What’s really going on is that a person has a better image of their skills or success than it’s warranted, so they act all arrogant and they expect special treatment. When this special treatment does not happen, the person wrongfully concludes that people are envious of them.
Here’s an example: a recruiter who believes they are the best recruiter in the company and should get the most important recruitment projects. However, their manager accurately believes that this person is not the best recruiter and gives them regular recruitment projects. So, the recruiter decides that their manager is just envious.
This is why it’s good to open your eyes really wide, notice what’s really going on and then decide if it’s a case of people green with envy or rather you being a self-righteous pain in the ass.
Putting Envious People in One of Two Boxes
If you decide that you’re dealing with real envy, the next thing I recommend is to think about those people who are envious of you and their real power to have a practical negative impact over you. Based on this, put them into one of two boxes:
- The Harmless Box. These are the people who besides making some bad jokes and not liking you very much don’t have the power or the guts to actually do something which can harm you.
- The Potential Threat Box. These are the people who do have enough power and nerve to potentially harm an aspect of your life, such as a work colleague who is very well trusted by all the top management in the company.
Ignore, Ignore, Ignore
The people in the first box are the people you just want to ignore.
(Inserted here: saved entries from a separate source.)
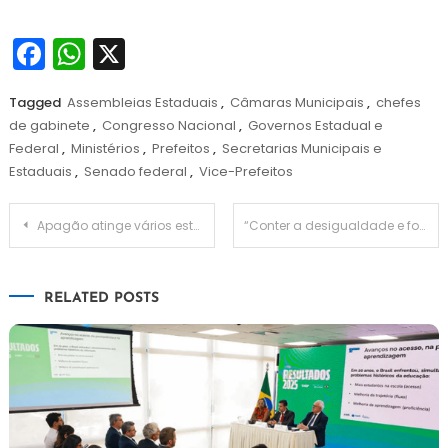
Facebook
WhatsApp
X
Tagged
Assembleias Estaduais
,
Câmaras Municipais
,
chefes
de gabinete
,
Congresso Nacional
,
Governos Estadual e
Federal
,
Ministérios
,
Prefeitos
,
Secretarias Municipais e
Estaduais
,
Senado federal
,
Vice-Prefeitos
Navegação
Apagão atinge vários estados e deixa brasileiros sem energia
“Conter a desigualdade e formar professores devem ser prioridade”
de
RELATED POSTS
Post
Let their jokes and passive-aggressive comments be like spears passing through water. There is no real harm they can do and often, if they see their comments have no effect on you, they eventually back off and continue hating you in silence.
By defending yourself in front of them or becoming passive-aggressive yourself, you are giving these people more importance than they deserve. Many of them are hopping this will happen, because they derive power not from real results, but from manipulative, power games.
Address Them Head On
The people in the second box, they are a different scenario. Since they can actually sabotage your career, relationships or life, you want to deal with them as soon as you notice comments or behaviors that suggest envy.
The first approach I recommend is talking to them. Point their conduct, express your honest opinions in a tactful way and seek to get their perspective on things. Yes, if your communication style is good enough, this does work and you can get the other person to back down.
If this approach fails, it’s time to put into play one of my favorite people skills: cutting this person’s power over you. This means you change your environment and your social dynamics so the envious person no longer has power to affect you.
One person I know who had an envious manager did so by becoming a good friend with and earning the trust of their manager’s manager. Another person with an envious manager did so by quitting their job and finding another one. Alternatives do exist; the essence is to act on them.
Envious people can be a bother, but they don’t have to. Know how to deal with them wisely, have the confidence and the people skills to do so, and they become insignificant; which is how I think envious people deserve to be.